Typically, courts review a retirement plan administrator’s denial of benefit claims de novo, unless the plan documents *612invest the plan administrator with discretionary authority to determine benefit eligibility or to construe the terms of the plan, in which instance the plan administrator’s decision is examined under the deferential “arbitrary and capricious” standard. Firestone Tire & Rubber Co. v. Bruch, 489 U.S. 101, 111-15, 109 S.Ct. 948, 103 L.Ed.2d 80 (1989); Sanford v. Harvard Indus., Inc., 262 F.3d 590, 595 (6th Cir.2001). The Allegiance Corporation Retirement Plan document, § 9.2, bestowed “complete and unfettered discretion” upon the administrative committee to construe plan terms and define the rights and benefits of plan participants. However, the district court resolved that Allegiance had waived that contention by neglecting to assert it prior to the entry of judgment against it. Accordingly, the district judge examined the denial of the Former Employees’ claims de novo.2 See Nester, 162 F.Supp.2d at 906.

Furthermore, because the question of ERISA pre-emption of state law claims is one of law, it also is assessed de novo. Crabbs v. Copperweld Tubing Products Co., 114 F.3d 85, 89 (6th Cir.1997). Generally, ERISA broadly precludes any state law cause of action which relates to any employee benefit plan. See 29 U.S.C. § 1144(a); Rush Prudential HMO, Inc. v. Moran, 536 U.S. 355, 122 S.Ct. 2151, 2158, 153 L.Ed.2d 375 (2002). Specifically, any juridical complaint for recovery of any benefits allegedly due to the plaintiff under an employee benefit plan is strictly, and exclusively, governed by ERISA jurisprudence. Gordon v. Barnes Pumps, Inc., 999 F.2d 133, 137 (6th Cir.1993); Fisher v. Combustion Engineering, Inc., 976 F.2d 293, 296-97 (6th Cir.1992).

In the case instanter, the district court concluded that (1) the subject plan documents did not entitle the Former Employees to the claimed unpaid transition contributions, and therefore the plaintiffs had not proved their claims under ERISA jurisprudence; and (2) no Ohio contract law claim for the disputed transition benefits was cognizable, because the plaintiffs’ claims for those pension benefits is controlled entirely by ERISA jurisprudence. Nester v. Allegiance Healthcare Corp., 162 F.Supp.2d 901 (S.D.Ohio 2001). This reviewing court, following careful study and consideration of the district court’s well-reasoned opinion and judgment for the defendant, the briefs and arguments of counsel, the materials included in the parties’ joint appendix, and the controlling legal authorities, has, upon de novo examination, identified no reversible error of fact or law in the district judge’s resolution of the plaintiffs claims.

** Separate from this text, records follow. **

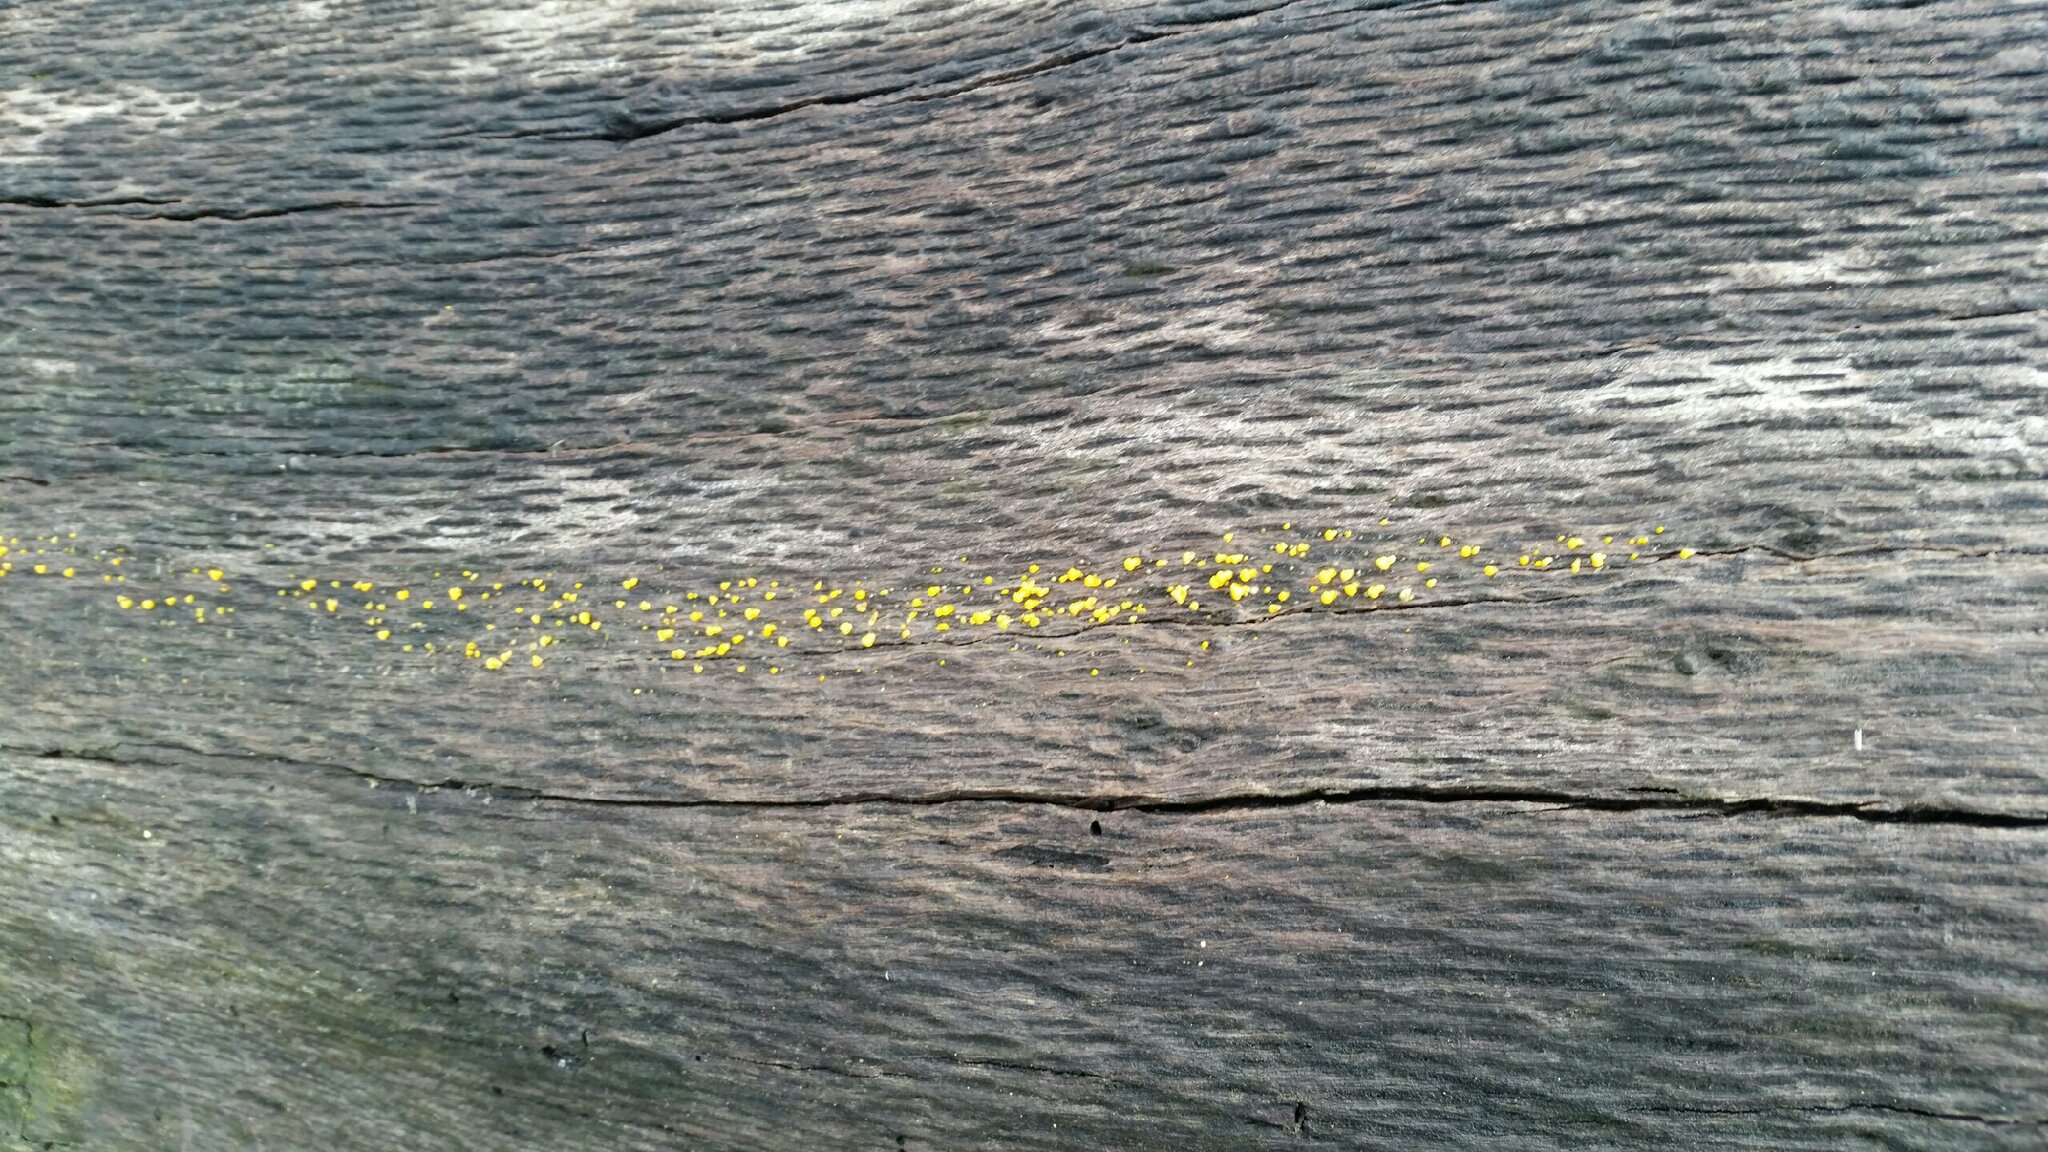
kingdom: Fungi
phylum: Basidiomycota
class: Dacrymycetes
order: Dacrymycetales
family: Dacrymycetaceae
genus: Dacrymyces
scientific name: Dacrymyces stillatus
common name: Common jelly spot
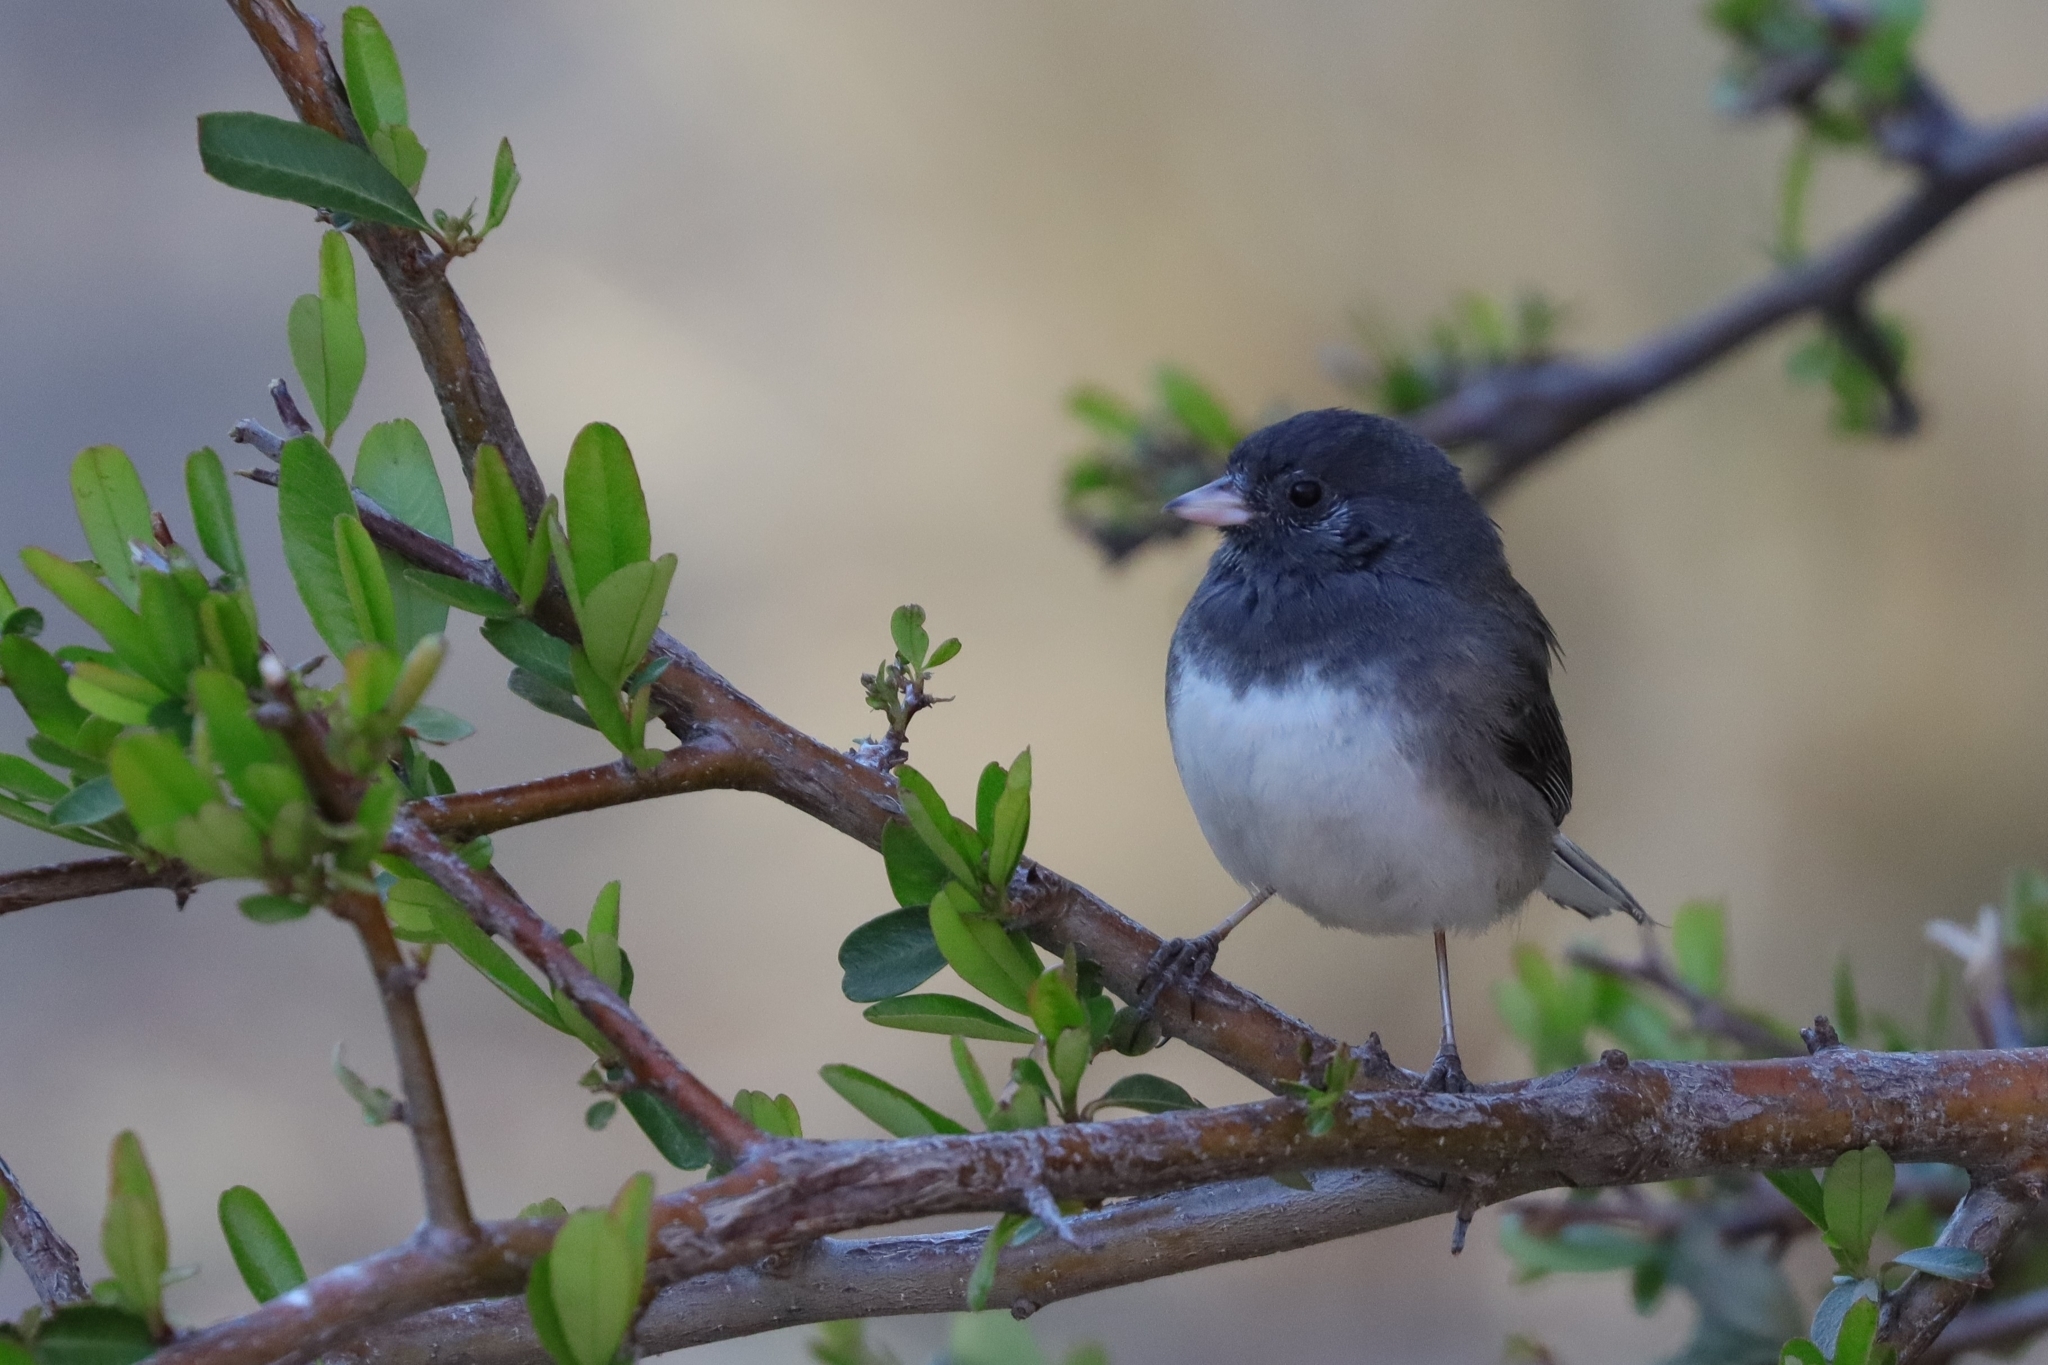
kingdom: Animalia
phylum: Chordata
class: Aves
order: Passeriformes
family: Passerellidae
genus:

Accordingly, the district court’s April 18, 2001 ruling is adopted as the decision of this reviewing court.

Because each of the plaintiffs’ assignments of error was misconceived, final judgment for the defendant is AFFIRMED.

. Under the Allegiance Corporation Retirement Plan document, § 9.1, the Allegiance plan administrator was a committee composed of at least three persons.

. If a plan fiduciary's determination passes the highly demanding de novo judicial review standard, then a fortiori it also satisfies the far less rigorous demands of the deferential "arbitrary and capricious” review standard.